For example, in the picture below, I'm using some special
cauls to make sure the sides of this cabinet are straight.
I put glue in the groove that the back fits into and I
wanted to make sure the sides were not bulging outward.
A more common use of cauls is during a panel glue up - the
cauls are used to keep the boards aligned during glue up.
In this glue up, six cauls are used to keep the boards of
the panel aligned. The cauls also keep
the panel flat during glue up and minimize the amount of
work (and lost wood) to get it flat later.
I'll demonstrate the use of cauls in a panel glue up later,
but now, let's talk about how to make the cauls.
The first issue is the material the cauls are made from. You
can use almost any kind of wood, but many people use a good
grade of construction lumber. Here, I'm using eight foot 2
by 4's. The reason for selecting 2 by 4's is cost.
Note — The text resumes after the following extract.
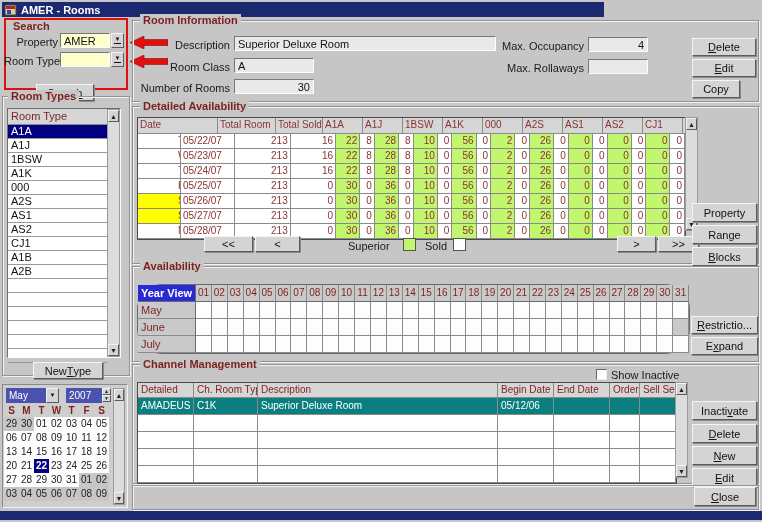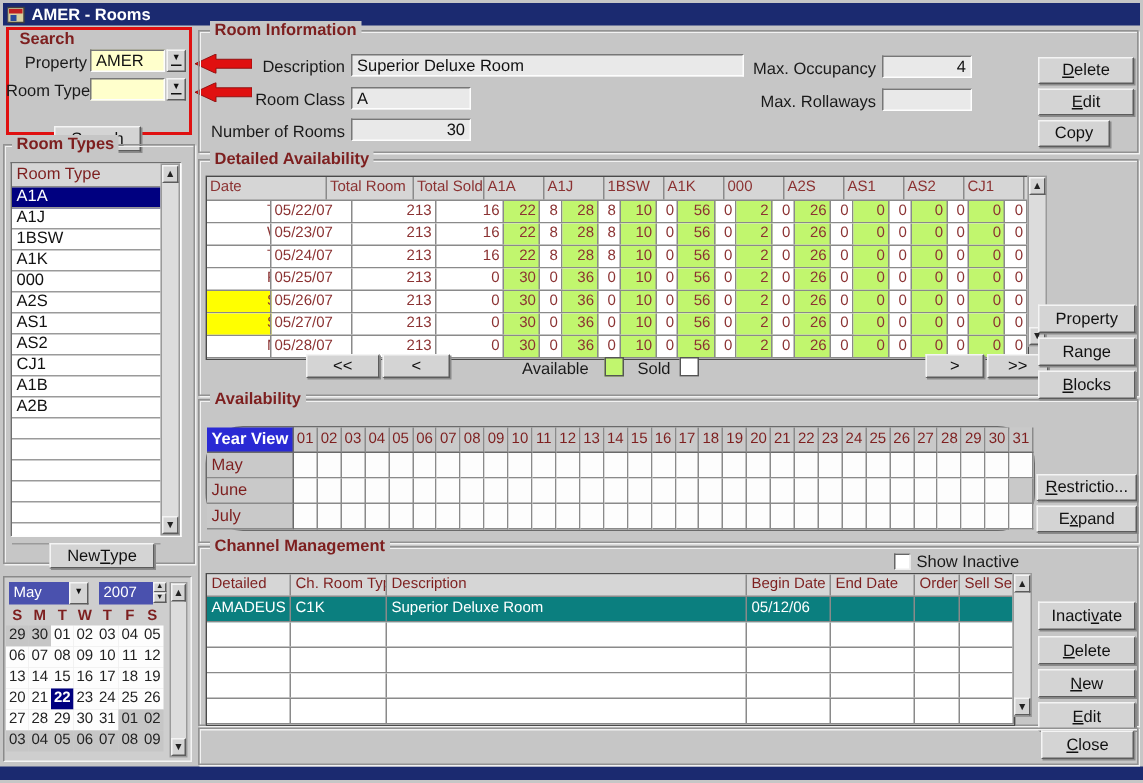"AMER - Rooms" .titlebar { width: 758px -> 602px }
The ones I show here were less than $3 each. When you go to
select your 2 by 4's for cauls, don't buy the cheap 2 by
4's. Good ones are not expensive, you don't need a lot of
them, and you'll have them for many years.
Go to the stack
marked "premium" (or some name like that) 2 by 4's. Those
will probably be dry (most cheap 2 by 4's are "green" and
still have a lot of water in them). If you select those,
you'll have to let them dry out before using them - which
could take a year and they might warp in the process.
In selecting your 2 by 4's, try to find those with the
minimum of knots, or at least only small knots. Also look
for straight grain. Examine the end to make sure this 2 by 4
didn't come from the center of the tree (you'll see the
grain in a circle around the center pith of the tree).
Premium 2 by 4's sometimes have the end grain sealed with
As Martha Stewart would say, "That's a good thing." Make
sure there's no splits in the end of the boards.